Research Article
Non-Invasive and Non-Destructive Determination of Tissue Margins Using Vibrational Optical Coherence Tomography
Ruchit G. Shah1 and Frederick H. Silver2*
Corresponding Author: Frederick H. Silver, Department of Pathology and Laboratory Medicine, Robert Wood Johnson Medical School, Rutgers, the State University of New Jersey, Piscataway, NJ 08854
Received: January 22, 2018; Accepted: March 7, 2018;
Citation: Shah R G & Silver F H. (2018) Non-Invasive and Non-Destructive Determination of Tissue Margins Using Vibrational Optical Coherence Tomography. Dermatol Clin Res, 4(1): 218-225.
Copyrights: © 2018 Shah R G & Silver F H. This is an open-access article distributed under the terms of the Creative Commons Attribution License, which permits unrestricted use, distribution, and reproduction in any medium, provided the original author and source are credited.
 

The need to image and measure the mechanical properties of skin, scar, tumors, extracellular matrices (ECMs) and wound tissue has been a goal of researchers since the 1970s.
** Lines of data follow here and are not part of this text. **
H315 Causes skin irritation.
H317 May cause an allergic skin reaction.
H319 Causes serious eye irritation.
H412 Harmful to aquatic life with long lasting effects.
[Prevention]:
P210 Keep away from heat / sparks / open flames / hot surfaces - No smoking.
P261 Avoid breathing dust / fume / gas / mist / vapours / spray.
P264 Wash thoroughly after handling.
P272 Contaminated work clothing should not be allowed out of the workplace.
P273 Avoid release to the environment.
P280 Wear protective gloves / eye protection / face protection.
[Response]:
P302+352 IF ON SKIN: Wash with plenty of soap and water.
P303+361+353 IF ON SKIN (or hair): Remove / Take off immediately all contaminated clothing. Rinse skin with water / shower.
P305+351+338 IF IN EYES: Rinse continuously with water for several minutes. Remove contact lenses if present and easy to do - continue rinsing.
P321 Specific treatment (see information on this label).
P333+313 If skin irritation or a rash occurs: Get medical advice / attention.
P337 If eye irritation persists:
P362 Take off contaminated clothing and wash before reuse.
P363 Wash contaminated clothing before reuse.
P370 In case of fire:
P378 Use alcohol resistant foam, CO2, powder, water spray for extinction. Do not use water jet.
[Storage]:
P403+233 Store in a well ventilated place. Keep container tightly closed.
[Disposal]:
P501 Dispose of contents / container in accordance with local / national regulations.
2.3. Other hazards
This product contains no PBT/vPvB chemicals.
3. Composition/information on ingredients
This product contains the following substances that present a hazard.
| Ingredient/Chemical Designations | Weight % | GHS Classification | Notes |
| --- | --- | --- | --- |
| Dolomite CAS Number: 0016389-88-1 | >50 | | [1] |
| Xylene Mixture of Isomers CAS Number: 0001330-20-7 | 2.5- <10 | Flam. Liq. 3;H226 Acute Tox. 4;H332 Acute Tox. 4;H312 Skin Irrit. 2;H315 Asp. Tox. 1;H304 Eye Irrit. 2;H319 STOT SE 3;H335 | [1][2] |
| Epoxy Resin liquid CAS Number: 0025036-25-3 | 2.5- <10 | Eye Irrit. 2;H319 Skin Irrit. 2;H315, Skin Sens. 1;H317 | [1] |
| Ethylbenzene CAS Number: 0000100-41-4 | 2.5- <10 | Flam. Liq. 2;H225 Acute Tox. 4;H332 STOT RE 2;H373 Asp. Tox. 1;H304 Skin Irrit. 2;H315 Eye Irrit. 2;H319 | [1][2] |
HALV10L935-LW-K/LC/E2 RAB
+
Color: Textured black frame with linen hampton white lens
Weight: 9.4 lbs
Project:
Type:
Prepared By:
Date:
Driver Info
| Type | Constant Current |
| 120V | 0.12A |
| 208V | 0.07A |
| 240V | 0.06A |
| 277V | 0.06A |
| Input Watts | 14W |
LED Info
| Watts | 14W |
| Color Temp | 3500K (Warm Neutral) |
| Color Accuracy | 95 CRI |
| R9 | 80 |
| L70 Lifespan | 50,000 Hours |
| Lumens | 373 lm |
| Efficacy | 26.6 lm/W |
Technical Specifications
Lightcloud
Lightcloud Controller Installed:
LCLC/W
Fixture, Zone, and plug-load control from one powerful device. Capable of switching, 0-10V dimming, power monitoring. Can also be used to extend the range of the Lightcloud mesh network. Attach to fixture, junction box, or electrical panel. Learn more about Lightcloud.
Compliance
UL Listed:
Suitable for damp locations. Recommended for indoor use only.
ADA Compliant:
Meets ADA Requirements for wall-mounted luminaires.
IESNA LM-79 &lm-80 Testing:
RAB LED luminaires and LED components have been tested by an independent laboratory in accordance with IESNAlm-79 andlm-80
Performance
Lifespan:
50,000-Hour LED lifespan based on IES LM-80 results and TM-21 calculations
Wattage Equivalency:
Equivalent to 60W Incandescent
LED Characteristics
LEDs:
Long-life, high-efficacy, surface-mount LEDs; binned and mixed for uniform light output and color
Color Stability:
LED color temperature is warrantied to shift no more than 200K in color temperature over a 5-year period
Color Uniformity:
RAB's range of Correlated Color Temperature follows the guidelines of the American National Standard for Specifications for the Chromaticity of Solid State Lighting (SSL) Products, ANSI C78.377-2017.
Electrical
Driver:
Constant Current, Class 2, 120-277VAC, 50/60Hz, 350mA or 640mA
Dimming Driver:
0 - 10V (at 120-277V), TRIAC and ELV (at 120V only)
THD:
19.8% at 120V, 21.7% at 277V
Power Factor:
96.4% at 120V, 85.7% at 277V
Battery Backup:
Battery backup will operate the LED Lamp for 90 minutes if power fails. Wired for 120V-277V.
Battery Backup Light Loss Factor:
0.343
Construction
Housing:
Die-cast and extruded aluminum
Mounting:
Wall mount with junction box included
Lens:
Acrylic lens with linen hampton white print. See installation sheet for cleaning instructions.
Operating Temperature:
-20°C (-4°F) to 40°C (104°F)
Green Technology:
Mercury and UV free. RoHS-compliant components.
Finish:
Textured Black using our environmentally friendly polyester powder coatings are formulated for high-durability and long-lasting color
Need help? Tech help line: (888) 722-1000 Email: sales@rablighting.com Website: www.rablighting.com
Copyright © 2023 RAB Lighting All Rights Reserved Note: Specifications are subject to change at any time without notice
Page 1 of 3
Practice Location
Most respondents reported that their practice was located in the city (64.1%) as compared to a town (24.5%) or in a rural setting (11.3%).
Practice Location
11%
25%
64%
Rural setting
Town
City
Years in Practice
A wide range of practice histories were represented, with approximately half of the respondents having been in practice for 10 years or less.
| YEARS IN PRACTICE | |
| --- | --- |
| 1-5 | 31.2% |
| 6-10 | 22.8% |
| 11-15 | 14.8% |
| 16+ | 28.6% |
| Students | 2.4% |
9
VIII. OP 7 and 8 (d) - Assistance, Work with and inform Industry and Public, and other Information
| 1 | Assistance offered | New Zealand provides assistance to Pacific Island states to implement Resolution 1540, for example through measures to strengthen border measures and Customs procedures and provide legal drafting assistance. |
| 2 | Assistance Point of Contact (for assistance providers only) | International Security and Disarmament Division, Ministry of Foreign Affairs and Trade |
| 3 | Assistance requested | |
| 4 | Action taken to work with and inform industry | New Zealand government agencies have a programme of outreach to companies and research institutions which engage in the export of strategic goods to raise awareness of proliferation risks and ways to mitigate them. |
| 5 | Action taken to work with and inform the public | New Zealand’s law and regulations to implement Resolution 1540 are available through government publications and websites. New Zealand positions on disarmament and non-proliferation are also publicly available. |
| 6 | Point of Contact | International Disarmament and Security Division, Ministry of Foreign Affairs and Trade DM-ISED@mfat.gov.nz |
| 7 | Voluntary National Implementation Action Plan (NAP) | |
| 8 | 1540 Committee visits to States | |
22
A variety of methods have been used to image and evaluate the mechanical properties of skin over the last 40 years including uniaxial and biaxial tensile testing, indentation and rotational tests, ultrasound elastography (UE), optical coherence tomography (OCT), optical coherence elastography (OCE), and vibrational analysis combined with OCT.

 

We recently reported the use of OCT and vibrational analysis to identify the differences between skin and scar tissue. This paper describes the use of vibrational OCT to image and determine the physical characteristics of the margins of a skin lesion. We report that differences in the collagen orientation between skin and scar tissue appear to increase the modulus of the collagen network in scar tissue by a factor of about 2. Using images generated by OCT, and maps of the modulus as a function of position, it is possible to identify the edges of scar tissue and other skin lesions using vibrational OCT.

 

Keywords: Collagen, Imaging vibrational optical coherence tomography (VOCT), Optical coherence tomography (OCT), Mechanical properties, Decellularized dermis, Skin, Scar, Scar margins, Modulus, Natural frequency, Imaging vibrational optical cohesion tomography Imaging, Vibrational optical coherence tomography (VOCT), 

INTRODUCTION

Mechanobiology and physiology play important roles in normal tissue homeostasis as well as in repair, regeneration and disease processes [1-5]. Mechanical forces in extracellular matrix (ECM) not only influence the storage and dissipation of mechanical energy during locomotion and blood flow [6-9], they also influence gene expression and tissue remodeling [10]. Extracellular matrices (ECMs) found in musculoskeletal, cardiovascular, dermal and other tissues are under tension during normal physiologic loading, even in the absence of external forces [1,2]. This tension not only fulfills cosmetic functions, but also creates a state of dynamic loading at the collagen fibril-cell interface and at cell-cell attachment points that stimulate conversion of mechanical work (a force moving an object through a distance) into chemical energy (synthesis of high molecular weight cellular components) [1-3].

 

Changes in the mechanical properties of ECM are known to accompany the onset and progression of several highly prevalent diseases, including atherosclerosis, cirrhosis, and cancer. At least one publication underscores the relationship between cancer and tissue fibrosis [11].  A technique to image and measure of the mechanical properties of tissues may enable early diagnosis of some of these conditions.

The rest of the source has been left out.